Sayın Vali de “hay hay…” diyor. “Yanınıza Müze Müdürümüzü, Jandarma Komutanımızı da vereyim, gidin boşaltın gölü…”

Dikkatinizi çekerim, Sayın Vali’nin “boşaltın” dediği göl, yapay bir havuz ya da yapay bir göl değil; buzul çağından kalma bir göl.

Yani asırlardır orada durup duran bir göl.

Bir anlamda bir “sit” yani. (Hoş, Çevre(!) Bakanlığının, bölgeyi sit alanı olarak kabulü iş işten geçtikten sonra oldu, ama oldu sonuçta…)

Ancak Türkiye burası…

Siti miti kim takar!

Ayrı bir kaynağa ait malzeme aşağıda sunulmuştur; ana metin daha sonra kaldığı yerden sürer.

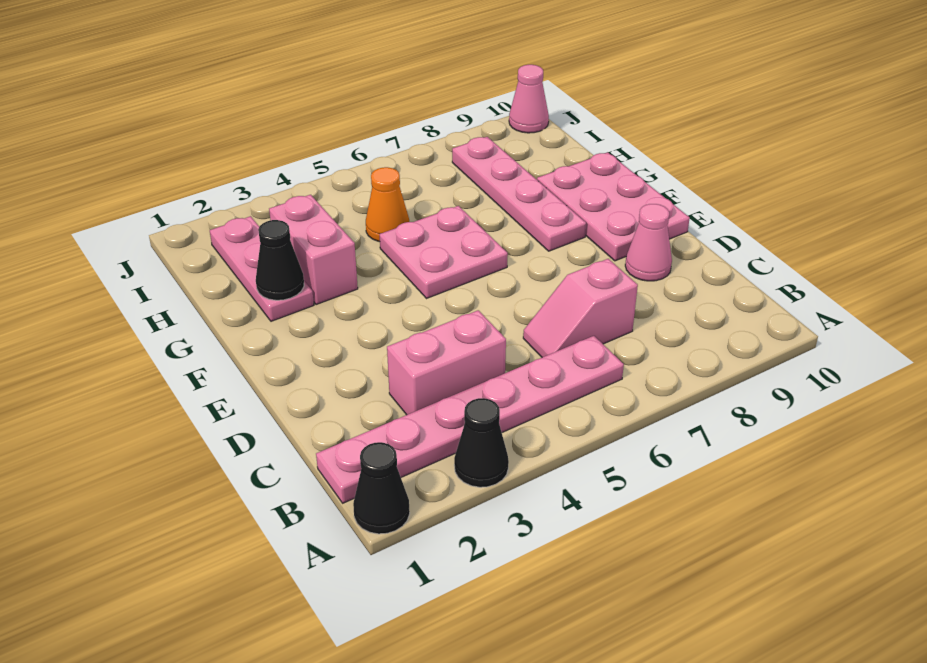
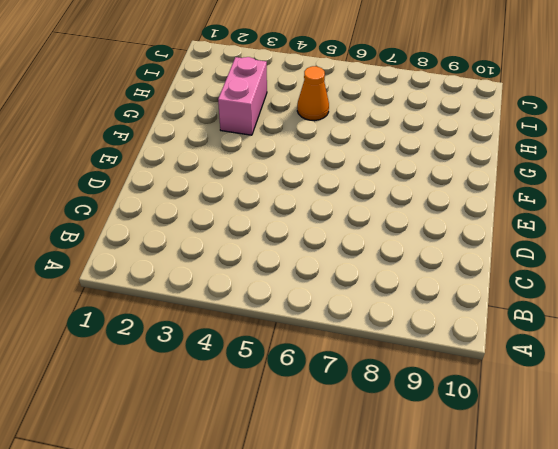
none -> black cone A1 level 1
none -> black cone A3 level 1
none -> pink plate B1:B6 level 1

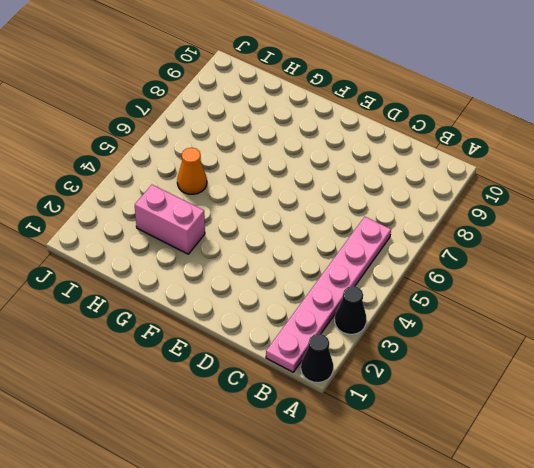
none -> pink brick C3:C4 level 1
none -> pink slope C6:C7 level 1 top 7
none -> pink cone D9 level 1

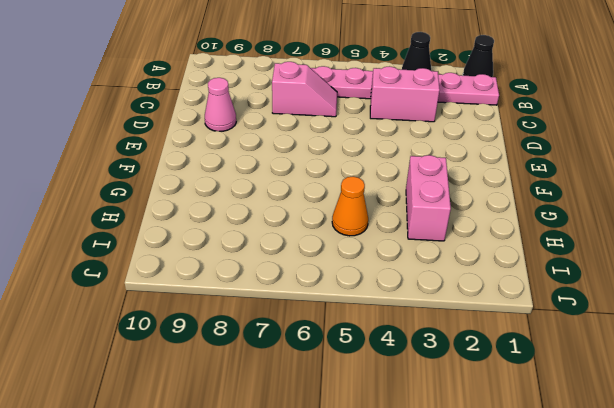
none -> pink plate E9:G10 level 1
none -> pink plate F5:G6 level 1
none -> pink plate F8:I8 level 1

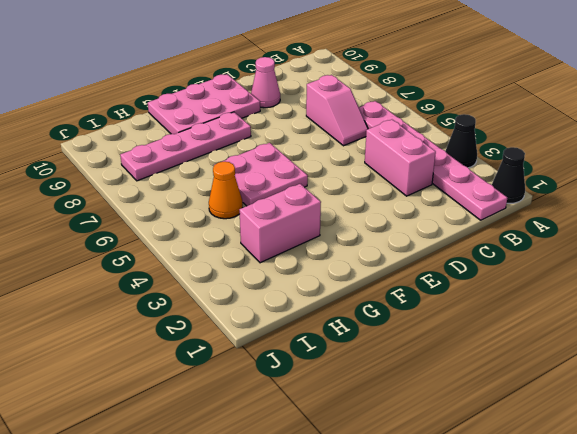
none -> pink plate G2:I2 level 1
none -> pink cone J10 level 1
none -> black cone G2 level 2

Valiyi arkalarına alan bu iki aklı evvel, Müze Müdürü ve Jandarmanın gözetiminde önce kanallar açıp, gölü boşaltıyor, ardından da dört gün süren kazı çalışmalarına başlıyorlar.

Kazıyorlar, kazıyorlar…

Ne buluyorlar?

Ne bulduklarına ilişkin bir şey yazacağım buraya da o şeyi yazmamak için inanın kendimi zor tutuyorum.

Peki, sonra ne oluyor?

Sonra göl yatağını, göl yatağı olmaktan çıkarıp, sıradan bir çukur haline getirdikleri alana dozerleri sokuyorlar, basit bir iki tesviyeden sonra akıllarınca tekrar göl yatağı(!) haline getirdikleri gerekçesiyle(!); “Bundan sonrası da doğanın işi; kar yağar, yağmur yağar, o doldurur!” deyip, defolup gidiyorlar…

… …

Cahil, cühela takımı için her şey bu kadar basit işte…

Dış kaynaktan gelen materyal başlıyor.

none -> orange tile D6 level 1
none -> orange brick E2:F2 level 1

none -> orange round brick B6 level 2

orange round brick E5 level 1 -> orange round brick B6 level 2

Bu kadar basit ve de kolay!

“Gidin kazın!... Boşaltın suyu… Gömüyü bulamazsanız, tekrar doldurursunuz suyu…”

Buyuz işte biz.

Bu kadarız.

Çapımız, vizyonumuz, kültürümüz, doğa sevgimiz, doğaya saygımız bu kadar işte…

* * *

Defineniz, hazineniz batsın sizin.

Asırlık bir doğa harikasını, valisiyle, müze müdürüyle birlikte mahvettiniz.

Kendinizi de, bizi de, ülkemizi de rezil ettiniz.

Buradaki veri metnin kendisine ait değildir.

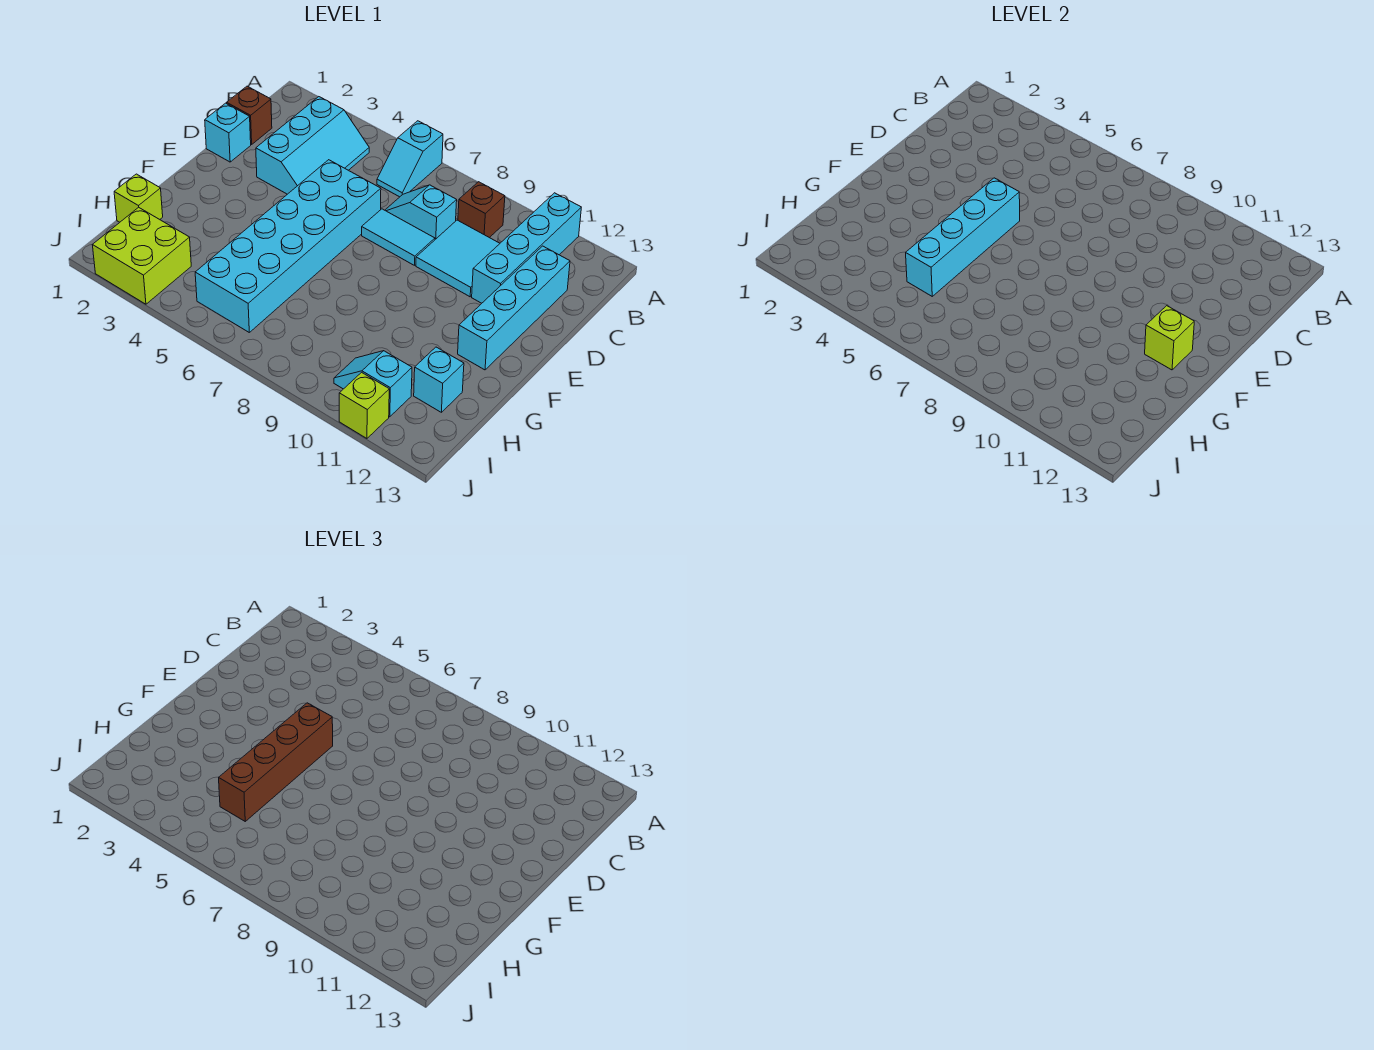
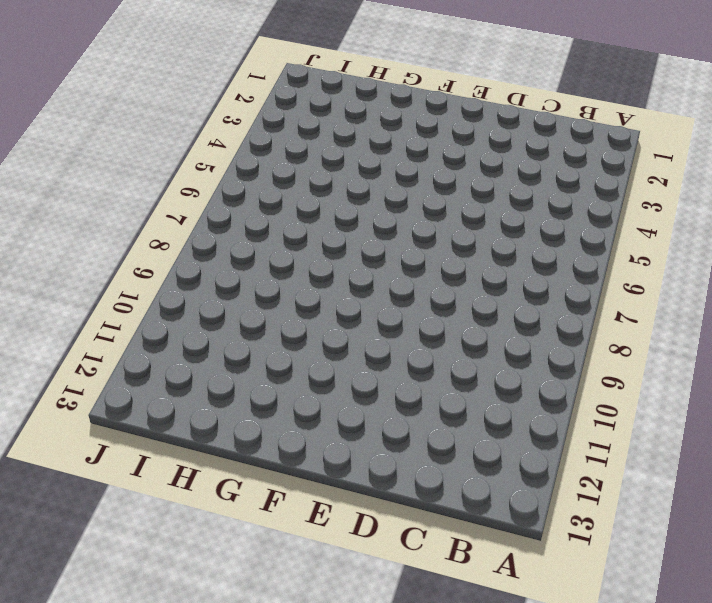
none -> cyan slope A6:B6 level 1 top A
none -> cyan brick A11:D11 level 1
none -> cyan slope B3:D4 level 1 top 3

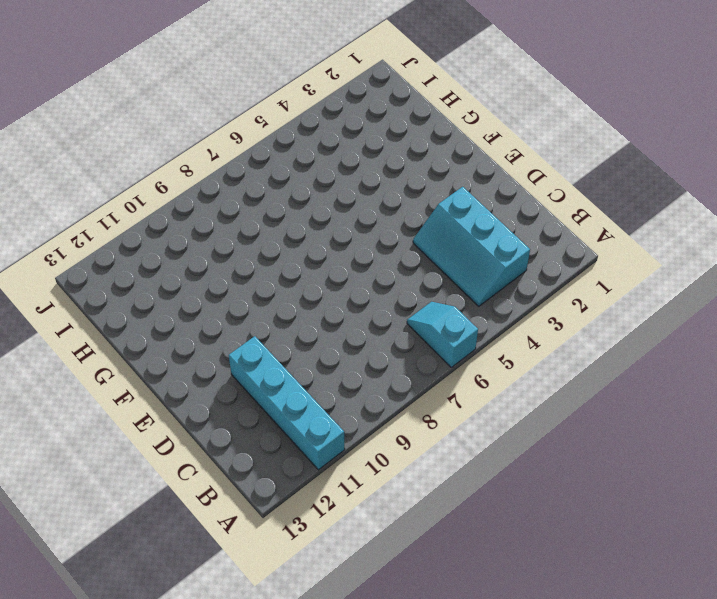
none -> brown brick B9 level 1
none -> brown brick C1 level 1
none -> cyan slope C7:C8 level 1 top 8

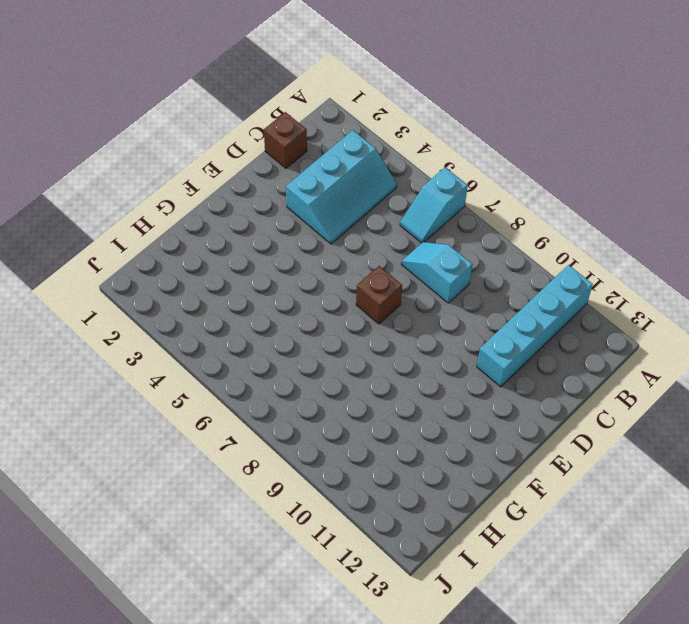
brown brick E7 level 1 -> brown brick B9 level 1
none -> cyan tile C9:D10 level 1
none -> cyan brick C12:F12 level 1
none -> cyan brick D1 level 1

Tüm dünyanın diline düştük.

Yunanlılar bile, evet Yunanlılar bile alay ediyor bizimle.

“Türkler, göllerin de tapası var sanıyor” diyorlar…

Rezillik diz boyu.

Bu rezillikle bitiyor mu rezillik?

Bitmiyor.

Yöre köylüsü de çıkıp; “Doldurun toprağı, kapatın o çukuru… Zaten o göl bir işimize yaramıyordu…” diyor.

Kim söylüyor bunu?

Yörenin insanı, yörenin köylüsü…

Bu zihniyete de verecek iyi bir yanıtım var. Var, var olmasına da gazetelerimi sıkıntıya sokmamak için susmayı yeğliyorum.

Lanet olsun…

İçim yanıyor, içim.

Evim, barkım yakılmış, yuvam dağılmış gibi içim yanıyor.

Niye biz böyleyiz?

Nasıl, niye ve neden bu denli zır cahil olabiliyoruz.

Ne ağaca saygımız var, ne doğaya…

Cayır cayır yakıyoruz ormanları, talan ediyor, talan ettiriyoruz doğal varlıklarımız ve de güzelliklerimizi…

Nasıl, neden ve niçin bu denli duyarsız, bu denli doğa düşmanı olabiliyoruz?

Diplomalımız da aynı, diplomasızımız da…

Hadi diplomasızımızın durumu malum da; diplomalılarımıza ne oluyor.

Nasıl bir eğitim alıyor, nasıl bir eğitim veriyoruz insanımıza.

Hep söylüyorum, eğer biz buysak; bu topraklarda yaşamayı hak etmiyoruz.